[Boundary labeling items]
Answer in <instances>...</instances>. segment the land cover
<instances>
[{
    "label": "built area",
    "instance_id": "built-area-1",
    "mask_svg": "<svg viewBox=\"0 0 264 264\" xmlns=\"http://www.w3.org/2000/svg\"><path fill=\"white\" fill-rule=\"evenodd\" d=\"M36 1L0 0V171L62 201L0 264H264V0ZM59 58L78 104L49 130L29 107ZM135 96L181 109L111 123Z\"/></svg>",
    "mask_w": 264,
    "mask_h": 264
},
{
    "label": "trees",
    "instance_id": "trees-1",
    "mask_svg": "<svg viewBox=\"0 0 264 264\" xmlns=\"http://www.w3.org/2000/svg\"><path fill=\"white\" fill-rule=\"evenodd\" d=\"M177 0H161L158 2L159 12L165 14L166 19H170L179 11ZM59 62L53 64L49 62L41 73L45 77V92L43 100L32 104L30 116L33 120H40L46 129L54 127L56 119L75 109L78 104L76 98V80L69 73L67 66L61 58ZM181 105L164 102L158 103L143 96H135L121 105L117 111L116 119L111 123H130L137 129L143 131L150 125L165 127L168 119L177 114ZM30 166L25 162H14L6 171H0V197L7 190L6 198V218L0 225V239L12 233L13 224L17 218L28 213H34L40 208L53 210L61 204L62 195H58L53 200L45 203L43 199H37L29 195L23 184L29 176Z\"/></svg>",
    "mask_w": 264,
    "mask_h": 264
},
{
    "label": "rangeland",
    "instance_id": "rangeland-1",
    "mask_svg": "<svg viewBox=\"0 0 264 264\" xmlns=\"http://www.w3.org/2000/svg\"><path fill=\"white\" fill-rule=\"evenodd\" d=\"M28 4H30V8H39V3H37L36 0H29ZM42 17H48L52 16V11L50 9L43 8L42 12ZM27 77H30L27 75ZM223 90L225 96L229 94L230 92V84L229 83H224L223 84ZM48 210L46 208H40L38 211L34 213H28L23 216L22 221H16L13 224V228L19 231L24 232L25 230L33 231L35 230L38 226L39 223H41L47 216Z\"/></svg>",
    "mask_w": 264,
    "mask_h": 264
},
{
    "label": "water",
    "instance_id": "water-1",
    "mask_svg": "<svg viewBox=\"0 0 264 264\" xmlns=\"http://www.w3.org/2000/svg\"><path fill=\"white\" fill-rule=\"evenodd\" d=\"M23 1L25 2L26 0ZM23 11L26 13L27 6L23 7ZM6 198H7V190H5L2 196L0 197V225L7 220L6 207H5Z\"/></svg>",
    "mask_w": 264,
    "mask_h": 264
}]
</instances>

**Exercise details**
Put each line of the data above into a numbered list, skipping any blank lines.

**Exercise result**
1. Answer in <instances>...</instances>. segment the land cover
2. <instances>
3. [{
4.     "label": "built area",
5.     "instance_id": "built-area-1",
6.     "mask_svg": "<svg viewBox=\"0 0 264 264\" xmlns=\"http://www.w3.org/2000/svg\"><path fill=\"white\" fill-rule=\"evenodd\" d=\"M36 1L0 0V171L62 201L0 264H264V0ZM59 58L78 104L49 130L29 107ZM135 96L181 109L111 123Z\"/></svg>",
7.     "mask_w": 264,
8.     "mask_h": 264
9. },
10. {
11.     "label": "trees",
12.     "instance_id": "trees-1",
13.     "mask_svg": "<svg viewBox=\"0 0 264 264\" xmlns=\"http://www.w3.org/2000/svg\"><path fill=\"white\" fill-rule=\"evenodd\" d=\"M177 0H161L158 2L159 12L165 14L166 19H170L179 11ZM59 62L53 64L49 62L41 73L45 77V92L43 100L32 104L30 116L33 120H40L46 129L54 127L56 119L75 109L78 104L76 98V80L69 73L67 66L61 58ZM181 105L164 102L158 103L143 96H135L121 105L117 111L116 119L111 123H130L137 129L143 131L150 125L165 127L168 119L177 114ZM30 166L25 162H14L6 171H0V197L7 190L6 198V218L0 225V239L12 233L13 224L17 218L28 213H34L40 208L53 210L61 204L62 195H58L53 200L45 203L43 199H37L29 195L23 184L29 176Z\"/></svg>",
14.     "mask_w": 264,
15.     "mask_h": 264
16. },
17. {
18.     "label": "rangeland",
19.     "instance_id": "rangeland-1",
20.     "mask_svg": "<svg viewBox=\"0 0 264 264\" xmlns=\"http://www.w3.org/2000/svg\"><path fill=\"white\" fill-rule=\"evenodd\" d=\"M28 4H30V8H39V3H37L36 0H29ZM42 17H48L52 16V11L50 9L43 8L42 12ZM27 77H30L27 75ZM223 90L225 96L229 94L230 92V84L229 83H224L223 84ZM48 210L46 208H40L38 211L34 213H28L23 216L22 221H16L13 224V228L19 231L24 232L25 230L33 231L35 230L38 226L39 223H41L47 216Z\"/></svg>",
21.     "mask_w": 264,
22.     "mask_h": 264
23. },
24. {
25.     "label": "water",
26.     "instance_id": "water-1",
27.     "mask_svg": "<svg viewBox=\"0 0 264 264\" xmlns=\"http://www.w3.org/2000/svg\"><path fill=\"white\" fill-rule=\"evenodd\" d=\"M23 1L25 2L26 0ZM23 11L26 13L27 6L23 7ZM6 198H7V190H5L2 196L0 197V225L7 220L6 207H5Z\"/></svg>",
28.     "mask_w": 264,
29.     "mask_h": 264
30. }]
31. </instances>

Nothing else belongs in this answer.